-- Aufgabe 1 --
Zitieren Sie aus dem Lesetext über Havertz und Chelsea wortgetreu alles von "Havertz soll ein" bis hinunter zu "als der Champion.".
-- Aufgabe 2 --
Prüfen Sie anhand des Lesetexts über Havertz und Chelsea, ob die Aussagen (a) bis (c) zutreffen. Antworten Sie jeweils mit Ja oder Nein und zitieren Sie die entscheidenden Worte wörtlich.
(a) Eden Hazard wurde für 115 Millionen Euro an Madrid verkauft.
(b) Chelsea wurde zuletzt 2019 englischer Meister.
(c) Ein Einsatz von Havertz als Mittelstürmer gilt als wahrscheinlich.

Chelsea ist dagegen eine Art finanzielle Ausnahme. Zum einen, weil der Klub bis vergangenen Januar von der UEFA mit einer Transfersperre belegt war, konnte einiges an Geld gespart werden, zum anderen erhöhte sich der verfügbare Betrag sogar noch, weil Starspieler Eden Hazard im vergangenen Sommer für 115 Millionen Euro an Madrid verkauft wurde. Außerdem gibt es mit Roman Abramowitsch einen großzügigen Klubeigner, der seinem Klub gerne außergewöhnliche Fußballer spendiert.
Wichtiger Baustein in neuer Ära
Interessant wird nun sein, wie und wo Coach Lampard Havertz in sein System einbaut. Spielt er zentral hinter den Spitzen auf der "10", ist Mason Mount der Mann, mit dem Havertz um den Platz in der Startelf kämpfen muss. Kommt tatsächlich auch noch Coutinho nach Chelsea, wird der Konkurrenzkampf noch enger. Die hohe Ablösesumme und die höhere Qualität und die bessere Torquote sollten im Duell mit Mount für Havertz sprechen. Dass der junge Deutsche - wie zuletzt im verlorenen DFB-Pokal-Finale - auch als Mittelstürmer eingesetzt wird, ist dagegen eher unwahrscheinlich. Die Gangart in der Premier League ist noch eine Spur robuster als in der Bundesliga, und ohnehin hat Havertz seine besten Leistungen dann gezeigt, wenn er nicht in vorderster Linie auf die Bälle warten musste, sondern aus der Tiefe kommen konnte und noch einen guten Teil des Spielfelds vor sich hatte.
Havertz soll ein wichtiger Baustein sein, wenn Chelsea mit einem jungen Team in den kommenden Jahren "eine neue Ära begründet", wie Timo Werner es sich erhofft. Die Ambitionen sind dabei groß, schließlich war der CFC in den vergangenen zehn Jahren dreimal Meister, gewann dreimal den FA Cup und 2019 im Endspiel gegen den Stadtrivalen FC Arsenal die Europa League. "Ein Klub wie Chelsea will immer Titel gewinnen", sagt Frank Lampard pauschal. Allerdings wird es schwer, auch in der Premier League ganz oben zu landen. In den vergangenen drei Spielzeiten sind Liverpool und Manchester City der Konkurrenz enteilt. Chelsea, zuletzt 2017 englischer Meister, war in dieser Zeit in der Abschlusstabelle stets mindestens 26 Punkte schlechter als der Champion.

-- Datensatzzeilen --
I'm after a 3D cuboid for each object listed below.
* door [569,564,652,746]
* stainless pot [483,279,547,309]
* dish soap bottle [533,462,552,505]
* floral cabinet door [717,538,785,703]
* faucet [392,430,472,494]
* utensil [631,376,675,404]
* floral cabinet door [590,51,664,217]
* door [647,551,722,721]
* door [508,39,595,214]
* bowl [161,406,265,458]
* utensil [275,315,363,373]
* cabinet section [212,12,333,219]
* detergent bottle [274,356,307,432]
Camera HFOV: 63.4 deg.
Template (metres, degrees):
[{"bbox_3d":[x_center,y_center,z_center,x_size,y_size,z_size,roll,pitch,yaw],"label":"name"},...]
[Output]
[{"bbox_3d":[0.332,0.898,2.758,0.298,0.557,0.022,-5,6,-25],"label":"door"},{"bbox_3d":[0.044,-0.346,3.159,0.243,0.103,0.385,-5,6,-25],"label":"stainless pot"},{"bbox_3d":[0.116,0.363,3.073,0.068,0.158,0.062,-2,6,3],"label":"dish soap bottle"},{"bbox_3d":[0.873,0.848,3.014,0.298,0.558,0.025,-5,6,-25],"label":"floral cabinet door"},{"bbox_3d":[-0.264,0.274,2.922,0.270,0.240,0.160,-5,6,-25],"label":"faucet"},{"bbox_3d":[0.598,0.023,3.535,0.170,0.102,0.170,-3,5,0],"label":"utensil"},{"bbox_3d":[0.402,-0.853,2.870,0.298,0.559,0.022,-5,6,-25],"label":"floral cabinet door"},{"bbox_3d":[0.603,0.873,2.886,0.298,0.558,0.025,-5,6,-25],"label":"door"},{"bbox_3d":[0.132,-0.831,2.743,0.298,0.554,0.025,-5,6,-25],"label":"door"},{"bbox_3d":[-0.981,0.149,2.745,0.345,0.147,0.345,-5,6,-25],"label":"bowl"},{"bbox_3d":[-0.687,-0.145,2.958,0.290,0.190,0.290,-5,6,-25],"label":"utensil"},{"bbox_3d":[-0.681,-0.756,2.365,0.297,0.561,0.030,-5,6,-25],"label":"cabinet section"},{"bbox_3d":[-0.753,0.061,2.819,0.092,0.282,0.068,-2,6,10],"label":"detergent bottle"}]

-- Lösung 1 --
Havertz soll ein wichtiger Baustein sein, wenn Chelsea mit einem jungen Team in den kommenden Jahren "eine neue Ära begründet", wie Timo Werner es sich erhofft. Die Ambitionen sind dabei groß, schließlich war der CFC in den vergangenen zehn Jahren dreimal Meister, gewann dreimal den FA Cup und 2019 im Endspiel gegen den Stadtrivalen FC Arsenal die Europa League. "Ein Klub wie Chelsea will immer Titel gewinnen", sagt Frank Lampard pauschal. Allerdings wird es schwer, auch in der Premier League ganz oben zu landen. In den vergangenen drei Spielzeiten sind Liverpool und Manchester City der Konkurrenz enteilt. Chelsea, zuletzt 2017 englischer Meister, war in dieser Zeit in der Abschlusstabelle stets mindestens 26 Punkte schlechter als der Champion.

-- Lösung 2 --
(a) Ja: "weil Starspieler Eden Hazard im vergangenen Sommer für 115 Millionen Euro an Madrid verkauft wurde"
(b) Nein: "Chelsea, zuletzt 2017 englischer Meister"
(c) Nein: "auch als Mittelstürmer eingesetzt wird, ist dagegen eher unwahrscheinlich"